Excerpted text:
========

Question

type in the maximum number of electrons that can be present in each shell or subshell below.
$n = 5$ shell:
$n = 2$ shell:
$n = 2, l = 0$ subshell:
$n = 2, l = 1$ subshell:
$3d$ subshell:
$2s$ subshell:
$5f$ subshell:
done

Explanation:

Step1: Recall electron - shell formula

The maximum number of electrons in a shell with principal quantum number $n$ is given by $2n^{2}$.

Step2: Calculate for $n = 5$ shell

Substitute $n = 5$ into $2n^{2}$: $2\times5^{2}=2\times25 = 50$.

Step3: Calculate for $n = 2$ shell

Substitute $n = 2$ into $2n^{2}$: $2\times2^{2}=2\times4 = 8$.

Step4: Recall sub - shell electron capacity

For a sub - shell with angular momentum quantum number $l$, the number of orbitals is $2l + 1$, and each orbital can hold 2 electrons. So the number of electrons in a sub - shell is $2(2l + 1)$.

========

Exercise details: Pick up the worked solution on electron capacity of shells and subshells above from where it stops, and continue it.

Extracted page text data
========

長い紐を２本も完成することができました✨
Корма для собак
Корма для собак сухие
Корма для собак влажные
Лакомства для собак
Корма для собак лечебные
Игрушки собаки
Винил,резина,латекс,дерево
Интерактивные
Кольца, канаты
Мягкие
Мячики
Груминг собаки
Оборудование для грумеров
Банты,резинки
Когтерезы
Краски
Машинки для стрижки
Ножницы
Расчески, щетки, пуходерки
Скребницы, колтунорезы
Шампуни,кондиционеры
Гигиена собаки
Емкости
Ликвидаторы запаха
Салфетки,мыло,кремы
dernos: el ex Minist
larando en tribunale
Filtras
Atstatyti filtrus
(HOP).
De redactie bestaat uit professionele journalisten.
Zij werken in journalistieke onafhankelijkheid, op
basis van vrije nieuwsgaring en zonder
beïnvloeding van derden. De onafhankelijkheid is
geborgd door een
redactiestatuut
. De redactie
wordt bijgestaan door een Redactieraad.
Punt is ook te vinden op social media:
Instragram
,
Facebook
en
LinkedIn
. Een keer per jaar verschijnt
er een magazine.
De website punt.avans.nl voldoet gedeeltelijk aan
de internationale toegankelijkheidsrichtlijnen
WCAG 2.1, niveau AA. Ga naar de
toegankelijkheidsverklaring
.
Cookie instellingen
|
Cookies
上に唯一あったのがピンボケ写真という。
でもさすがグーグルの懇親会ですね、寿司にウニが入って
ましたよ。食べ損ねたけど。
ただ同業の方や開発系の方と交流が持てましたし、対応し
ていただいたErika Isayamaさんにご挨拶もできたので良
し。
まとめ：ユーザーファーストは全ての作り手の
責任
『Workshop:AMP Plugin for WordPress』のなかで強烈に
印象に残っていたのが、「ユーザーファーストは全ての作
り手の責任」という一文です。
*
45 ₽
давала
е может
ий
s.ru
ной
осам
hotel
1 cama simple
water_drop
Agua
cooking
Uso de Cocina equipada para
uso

========

Solved exercise:
Step5: Calculate for $n = 2$, $l = 0$ sub - shell

Substitute $l = 0$ into $2(2l + 1)$: $2(2\times0 + 1)=2$.

Step6: Calculate for $n = 2$, $l = 1$ sub - shell

Substitute $l = 1$ into $2(2l + 1)$: $2(2\times1+ 1)=2\times3 = 6$.

Step7: Identify $l$ for $d$ sub - shell

For $d$ sub - shell, $l = 2$. Substitute $l = 2$ into $2(2l + 1)$: $2(2\times2 + 1)=2\times5 = 10$.

Step8: Identify $l$ for $s$ sub - shell

For $s$ sub - shell, $l = 0$. Substitute $l = 0$ into $2(2l + 1)$: $2(2\times0 + 1)=2$.

Step9: Identify $l$ for $f$ sub - shell

For $f$ sub - shell, $l = 3$. Substitute $l = 3$ into $2(2l + 1)$: $2(2\times3+ 1)=2\times7 = 14$.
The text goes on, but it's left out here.